Top of Extracted material

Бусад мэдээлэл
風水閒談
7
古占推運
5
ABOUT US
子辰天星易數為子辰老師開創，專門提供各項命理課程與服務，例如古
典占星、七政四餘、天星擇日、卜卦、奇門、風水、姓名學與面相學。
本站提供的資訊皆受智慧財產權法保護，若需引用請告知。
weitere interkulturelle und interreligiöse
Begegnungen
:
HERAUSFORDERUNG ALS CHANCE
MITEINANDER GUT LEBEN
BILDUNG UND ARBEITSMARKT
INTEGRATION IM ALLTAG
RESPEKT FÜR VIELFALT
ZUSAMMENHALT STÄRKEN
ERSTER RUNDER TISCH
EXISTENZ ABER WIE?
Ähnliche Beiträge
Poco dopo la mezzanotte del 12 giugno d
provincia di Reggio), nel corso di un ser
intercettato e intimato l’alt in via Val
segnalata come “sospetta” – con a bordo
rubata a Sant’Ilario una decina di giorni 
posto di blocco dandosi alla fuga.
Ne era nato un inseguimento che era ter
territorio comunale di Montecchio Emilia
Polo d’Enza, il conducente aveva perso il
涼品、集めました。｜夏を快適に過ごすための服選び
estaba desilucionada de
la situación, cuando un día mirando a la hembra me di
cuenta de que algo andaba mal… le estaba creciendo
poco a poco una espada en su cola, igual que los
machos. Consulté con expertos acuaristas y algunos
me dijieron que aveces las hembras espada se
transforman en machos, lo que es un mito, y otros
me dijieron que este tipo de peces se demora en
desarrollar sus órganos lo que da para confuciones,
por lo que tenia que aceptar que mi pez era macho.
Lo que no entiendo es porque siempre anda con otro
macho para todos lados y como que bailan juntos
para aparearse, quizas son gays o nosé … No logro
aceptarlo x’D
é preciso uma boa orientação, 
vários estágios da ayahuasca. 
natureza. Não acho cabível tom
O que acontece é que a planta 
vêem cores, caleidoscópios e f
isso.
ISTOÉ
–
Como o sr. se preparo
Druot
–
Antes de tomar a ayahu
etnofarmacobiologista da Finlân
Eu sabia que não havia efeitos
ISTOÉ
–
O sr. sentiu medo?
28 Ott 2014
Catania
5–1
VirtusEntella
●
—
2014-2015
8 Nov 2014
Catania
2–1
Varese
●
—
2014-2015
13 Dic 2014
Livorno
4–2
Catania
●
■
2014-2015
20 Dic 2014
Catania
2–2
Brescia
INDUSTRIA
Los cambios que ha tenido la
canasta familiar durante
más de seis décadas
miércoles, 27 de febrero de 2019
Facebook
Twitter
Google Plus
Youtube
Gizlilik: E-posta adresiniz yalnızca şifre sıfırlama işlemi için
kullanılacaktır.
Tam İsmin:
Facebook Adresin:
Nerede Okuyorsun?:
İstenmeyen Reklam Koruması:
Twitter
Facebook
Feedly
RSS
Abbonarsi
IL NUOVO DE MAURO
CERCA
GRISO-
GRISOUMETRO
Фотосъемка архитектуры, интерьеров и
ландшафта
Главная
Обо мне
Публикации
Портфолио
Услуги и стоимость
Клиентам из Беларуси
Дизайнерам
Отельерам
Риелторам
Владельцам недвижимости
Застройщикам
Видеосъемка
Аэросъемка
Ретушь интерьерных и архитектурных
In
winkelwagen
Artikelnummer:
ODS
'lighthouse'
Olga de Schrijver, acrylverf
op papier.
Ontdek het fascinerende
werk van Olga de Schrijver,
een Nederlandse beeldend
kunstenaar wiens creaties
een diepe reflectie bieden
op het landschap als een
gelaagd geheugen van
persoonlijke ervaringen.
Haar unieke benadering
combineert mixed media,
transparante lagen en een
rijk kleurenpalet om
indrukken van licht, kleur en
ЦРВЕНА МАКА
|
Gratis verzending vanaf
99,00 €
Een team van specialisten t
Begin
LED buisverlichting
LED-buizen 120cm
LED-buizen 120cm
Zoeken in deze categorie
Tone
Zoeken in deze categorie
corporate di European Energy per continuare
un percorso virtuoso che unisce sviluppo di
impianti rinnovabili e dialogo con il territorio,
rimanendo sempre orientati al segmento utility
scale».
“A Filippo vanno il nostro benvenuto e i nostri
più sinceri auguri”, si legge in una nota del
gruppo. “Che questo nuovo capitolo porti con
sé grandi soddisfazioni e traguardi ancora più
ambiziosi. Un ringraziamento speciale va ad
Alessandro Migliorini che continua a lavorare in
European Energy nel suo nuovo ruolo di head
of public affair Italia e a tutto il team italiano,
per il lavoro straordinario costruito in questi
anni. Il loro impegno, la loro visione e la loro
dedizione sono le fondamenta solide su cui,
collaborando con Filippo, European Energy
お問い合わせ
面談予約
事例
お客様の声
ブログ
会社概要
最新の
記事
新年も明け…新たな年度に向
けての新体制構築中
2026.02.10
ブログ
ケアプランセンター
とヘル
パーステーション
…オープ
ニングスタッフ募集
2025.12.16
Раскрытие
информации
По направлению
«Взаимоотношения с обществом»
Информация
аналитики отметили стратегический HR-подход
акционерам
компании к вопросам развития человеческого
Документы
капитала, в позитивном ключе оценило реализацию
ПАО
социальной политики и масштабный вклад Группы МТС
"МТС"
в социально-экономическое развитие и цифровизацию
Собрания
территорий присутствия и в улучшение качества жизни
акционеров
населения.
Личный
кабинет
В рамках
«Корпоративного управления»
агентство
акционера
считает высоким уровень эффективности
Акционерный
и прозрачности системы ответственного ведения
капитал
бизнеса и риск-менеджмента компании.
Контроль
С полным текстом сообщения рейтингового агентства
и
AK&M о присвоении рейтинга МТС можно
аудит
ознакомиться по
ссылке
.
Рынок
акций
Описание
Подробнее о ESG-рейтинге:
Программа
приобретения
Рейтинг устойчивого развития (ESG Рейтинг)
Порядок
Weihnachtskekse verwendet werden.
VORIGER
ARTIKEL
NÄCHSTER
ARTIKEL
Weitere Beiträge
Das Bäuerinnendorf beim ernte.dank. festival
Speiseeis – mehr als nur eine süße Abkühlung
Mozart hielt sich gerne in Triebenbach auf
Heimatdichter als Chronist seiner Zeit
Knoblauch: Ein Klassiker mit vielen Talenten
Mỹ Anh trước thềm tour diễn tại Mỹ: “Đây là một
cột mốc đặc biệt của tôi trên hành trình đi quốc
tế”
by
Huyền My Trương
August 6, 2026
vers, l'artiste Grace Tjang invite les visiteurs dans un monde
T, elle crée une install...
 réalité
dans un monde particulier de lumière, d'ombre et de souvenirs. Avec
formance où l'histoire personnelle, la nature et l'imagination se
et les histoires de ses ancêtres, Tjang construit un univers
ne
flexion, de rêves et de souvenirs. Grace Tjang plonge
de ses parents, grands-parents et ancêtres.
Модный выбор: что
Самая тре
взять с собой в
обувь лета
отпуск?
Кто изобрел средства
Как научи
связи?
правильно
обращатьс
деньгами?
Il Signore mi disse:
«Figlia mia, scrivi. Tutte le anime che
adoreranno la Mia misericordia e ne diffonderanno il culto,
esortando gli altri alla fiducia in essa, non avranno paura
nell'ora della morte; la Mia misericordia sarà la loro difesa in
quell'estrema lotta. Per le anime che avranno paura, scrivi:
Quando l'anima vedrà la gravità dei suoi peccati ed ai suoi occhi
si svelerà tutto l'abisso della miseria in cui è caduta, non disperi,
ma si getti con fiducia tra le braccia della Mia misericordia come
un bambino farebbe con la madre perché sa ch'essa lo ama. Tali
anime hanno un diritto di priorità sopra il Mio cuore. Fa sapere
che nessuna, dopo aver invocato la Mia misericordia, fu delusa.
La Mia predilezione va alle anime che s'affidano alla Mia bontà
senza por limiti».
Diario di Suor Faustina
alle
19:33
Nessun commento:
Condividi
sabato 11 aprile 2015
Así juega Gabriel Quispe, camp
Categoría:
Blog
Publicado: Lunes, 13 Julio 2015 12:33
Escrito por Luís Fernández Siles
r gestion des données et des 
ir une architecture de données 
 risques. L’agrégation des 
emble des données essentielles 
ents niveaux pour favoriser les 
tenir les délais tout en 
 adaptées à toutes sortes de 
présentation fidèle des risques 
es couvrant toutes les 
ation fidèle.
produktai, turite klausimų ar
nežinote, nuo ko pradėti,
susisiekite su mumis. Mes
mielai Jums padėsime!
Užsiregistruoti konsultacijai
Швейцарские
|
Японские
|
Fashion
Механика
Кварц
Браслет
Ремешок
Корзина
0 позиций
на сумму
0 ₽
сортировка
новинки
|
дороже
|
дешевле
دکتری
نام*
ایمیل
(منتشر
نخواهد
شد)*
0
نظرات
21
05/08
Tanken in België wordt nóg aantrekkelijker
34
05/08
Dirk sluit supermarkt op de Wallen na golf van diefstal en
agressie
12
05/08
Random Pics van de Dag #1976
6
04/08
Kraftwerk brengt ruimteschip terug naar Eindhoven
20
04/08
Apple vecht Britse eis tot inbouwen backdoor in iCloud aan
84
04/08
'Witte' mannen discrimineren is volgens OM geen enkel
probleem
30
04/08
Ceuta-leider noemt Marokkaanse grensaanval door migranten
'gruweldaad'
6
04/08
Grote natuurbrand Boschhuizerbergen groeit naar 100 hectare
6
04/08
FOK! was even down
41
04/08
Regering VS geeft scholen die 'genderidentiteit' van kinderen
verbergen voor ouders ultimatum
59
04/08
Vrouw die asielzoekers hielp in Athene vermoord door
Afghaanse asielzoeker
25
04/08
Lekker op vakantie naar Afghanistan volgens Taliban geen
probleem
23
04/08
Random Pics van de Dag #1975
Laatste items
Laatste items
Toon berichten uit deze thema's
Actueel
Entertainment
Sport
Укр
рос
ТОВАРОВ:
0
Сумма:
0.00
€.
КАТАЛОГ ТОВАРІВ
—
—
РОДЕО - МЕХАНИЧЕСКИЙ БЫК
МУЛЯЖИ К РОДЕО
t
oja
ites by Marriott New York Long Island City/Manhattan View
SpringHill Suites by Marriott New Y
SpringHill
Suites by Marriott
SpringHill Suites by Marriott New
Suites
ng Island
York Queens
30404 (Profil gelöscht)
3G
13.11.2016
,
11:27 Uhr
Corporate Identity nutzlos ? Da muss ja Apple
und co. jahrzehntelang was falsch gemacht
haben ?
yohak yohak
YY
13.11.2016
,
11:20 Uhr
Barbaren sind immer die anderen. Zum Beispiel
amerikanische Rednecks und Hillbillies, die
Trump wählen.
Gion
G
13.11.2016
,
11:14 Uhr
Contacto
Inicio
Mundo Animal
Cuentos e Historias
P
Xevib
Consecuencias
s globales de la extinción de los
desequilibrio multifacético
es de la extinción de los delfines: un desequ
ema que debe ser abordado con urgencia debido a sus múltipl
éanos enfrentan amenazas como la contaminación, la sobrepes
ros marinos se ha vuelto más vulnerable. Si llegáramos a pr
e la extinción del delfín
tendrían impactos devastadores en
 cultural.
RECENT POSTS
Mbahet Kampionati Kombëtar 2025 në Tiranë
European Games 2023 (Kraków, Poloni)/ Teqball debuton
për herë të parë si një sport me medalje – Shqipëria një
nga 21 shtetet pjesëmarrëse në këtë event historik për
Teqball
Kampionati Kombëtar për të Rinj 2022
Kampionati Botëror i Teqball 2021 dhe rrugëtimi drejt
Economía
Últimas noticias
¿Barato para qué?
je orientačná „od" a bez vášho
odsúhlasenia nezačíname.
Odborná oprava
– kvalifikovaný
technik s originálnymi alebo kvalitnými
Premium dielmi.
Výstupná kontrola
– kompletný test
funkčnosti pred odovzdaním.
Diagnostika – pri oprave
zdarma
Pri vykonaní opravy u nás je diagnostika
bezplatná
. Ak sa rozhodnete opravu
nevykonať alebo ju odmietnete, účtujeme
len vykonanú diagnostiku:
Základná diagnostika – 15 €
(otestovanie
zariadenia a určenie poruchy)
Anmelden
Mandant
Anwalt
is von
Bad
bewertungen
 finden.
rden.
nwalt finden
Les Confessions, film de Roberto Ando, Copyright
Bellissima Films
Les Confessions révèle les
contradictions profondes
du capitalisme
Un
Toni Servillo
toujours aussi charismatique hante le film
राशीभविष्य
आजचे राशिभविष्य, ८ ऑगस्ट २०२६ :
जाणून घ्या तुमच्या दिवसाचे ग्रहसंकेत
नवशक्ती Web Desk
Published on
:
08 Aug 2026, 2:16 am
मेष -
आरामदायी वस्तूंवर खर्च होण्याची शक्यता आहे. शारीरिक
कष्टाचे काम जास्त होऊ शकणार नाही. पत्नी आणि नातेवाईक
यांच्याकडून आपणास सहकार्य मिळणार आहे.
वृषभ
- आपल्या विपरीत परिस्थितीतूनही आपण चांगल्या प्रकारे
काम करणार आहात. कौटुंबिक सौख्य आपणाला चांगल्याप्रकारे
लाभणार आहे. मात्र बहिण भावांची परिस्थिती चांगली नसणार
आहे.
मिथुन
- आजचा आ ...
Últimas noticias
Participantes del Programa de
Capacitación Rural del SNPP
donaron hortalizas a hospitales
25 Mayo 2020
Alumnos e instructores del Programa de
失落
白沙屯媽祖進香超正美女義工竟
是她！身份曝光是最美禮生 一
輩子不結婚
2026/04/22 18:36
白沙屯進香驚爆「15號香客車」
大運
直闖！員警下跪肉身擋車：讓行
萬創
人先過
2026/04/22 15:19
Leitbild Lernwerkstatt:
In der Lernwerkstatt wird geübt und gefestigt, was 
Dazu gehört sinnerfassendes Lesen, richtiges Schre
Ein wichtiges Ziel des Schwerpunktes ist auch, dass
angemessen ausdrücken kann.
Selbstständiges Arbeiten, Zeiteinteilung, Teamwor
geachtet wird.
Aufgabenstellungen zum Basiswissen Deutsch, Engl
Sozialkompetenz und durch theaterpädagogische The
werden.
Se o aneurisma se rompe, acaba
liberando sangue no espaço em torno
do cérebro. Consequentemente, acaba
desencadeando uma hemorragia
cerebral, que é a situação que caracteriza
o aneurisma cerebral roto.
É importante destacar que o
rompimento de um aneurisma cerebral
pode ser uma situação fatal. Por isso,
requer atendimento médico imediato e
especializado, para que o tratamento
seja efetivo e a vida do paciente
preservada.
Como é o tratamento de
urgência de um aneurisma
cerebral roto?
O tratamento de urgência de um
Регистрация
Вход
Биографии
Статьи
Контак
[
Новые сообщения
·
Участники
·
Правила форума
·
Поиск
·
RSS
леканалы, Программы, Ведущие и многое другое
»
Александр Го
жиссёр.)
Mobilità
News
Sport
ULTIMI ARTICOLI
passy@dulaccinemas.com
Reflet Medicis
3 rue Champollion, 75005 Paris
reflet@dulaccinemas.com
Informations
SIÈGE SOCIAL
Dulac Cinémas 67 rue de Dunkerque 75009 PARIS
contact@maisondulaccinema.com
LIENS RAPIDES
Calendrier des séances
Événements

Bottom of Extracted material

* _Try it_
Format the lines of the entries as a JSON list of strings with one string per line, leaving out blank lines. Begin at the first line of the entries and stop after the line that contains "más de seis décadas".

* _Output for this exercise_
[
  "Бусад мэдээлэл",
  "風水閒談",
  "7",
  "古占推運",
  "5",
  "ABOUT US",
  "子辰天星易數為子辰老師開創，專門提供各項命理課程與服務，例如古",
  "典占星、七政四餘、天星擇日、卜卦、奇門、風水、姓名學與面相學。",
  "本站提供的資訊皆受智慧財產權法保護，若需引用請告知。",
  "weitere interkulturelle und interreligiöse",
  "Begegnungen",
  ":",
  "HERAUSFORDERUNG ALS CHANCE",
  "MITEINANDER GUT LEBEN",
  "BILDUNG UND ARBEITSMARKT",
  "INTEGRATION IM ALLTAG",
  "RESPEKT FÜR VIELFALT",
  "ZUSAMMENHALT STÄRKEN",
  "ERSTER RUNDER TISCH",
  "EXISTENZ ABER WIE?",
  "Ähnliche Beiträge",
  "Poco dopo la mezzanotte del 12 giugno d",
  "provincia di Reggio), nel corso di un ser",
  "intercettato e intimato l’alt in via Val",
  "segnalata come “sospetta” – con a bordo",
  "rubata a Sant’Ilario una decina di giorni ",
  "posto di blocco dandosi alla fuga.",
  "Ne era nato un inseguimento che era ter",
  "territorio comunale di Montecchio Emilia",
  "Polo d’Enza, il conducente aveva perso il",
  "涼品、集めました。｜夏を快適に過ごすための服選び",
  "estaba desilucionada de",
  "la situación, cuando un día mirando a la hembra me di",
  "cuenta de que algo andaba mal… le estaba creciendo",
  "poco a poco una espada en su cola, igual que los",
  "machos. Consulté con expertos acuaristas y algunos",
  "me dijieron que aveces las hembras espada se",
  "transforman en machos, lo que es un mito, y otros",
  "me dijieron que este tipo de peces se demora en",
  "desarrollar sus órganos lo que da para confuciones,",
  "por lo que tenia que aceptar que mi pez era macho.",
  "Lo que no entiendo es porque siempre anda con otro",
  "macho para todos lados y como que bailan juntos",
  "para aparearse, quizas son gays o nosé … No logro",
  "aceptarlo x’D",
  "é preciso uma boa orientação, ",
  "vários estágios da ayahuasca. ",
  "natureza. Não acho cabível tom",
  "O que acontece é que a planta ",
  "vêem cores, caleidoscópios e f",
  "isso.",
  "ISTOÉ",
  "–",
  "Como o sr. se preparo",
  "Druot",
  "–",
  "Antes de tomar a ayahu",
  "etnofarmacobiologista da Finlân",
  "Eu sabia que não havia efeitos",
  "ISTOÉ",
  "–",
  "O sr. sentiu medo?",
  "28 Ott 2014",
  "Catania",
  "5–1",
  "VirtusEntella",
  "●",
  "—",
  "2014-2015",
  "8 Nov 2014",
  "Catania",
  "2–1",
  "Varese",
  "●",
  "—",
  "2014-2015",
  "13 Dic 2014",
  "Livorno",
  "4–2",
  "Catania",
  "●",
  "■",
  "2014-2015",
  "20 Dic 2014",
  "Catania",
  "2–2",
  "Brescia",
  "INDUSTRIA",
  "Los cambios que ha tenido la",
  "canasta familiar durante",
  "más de seis décadas"
]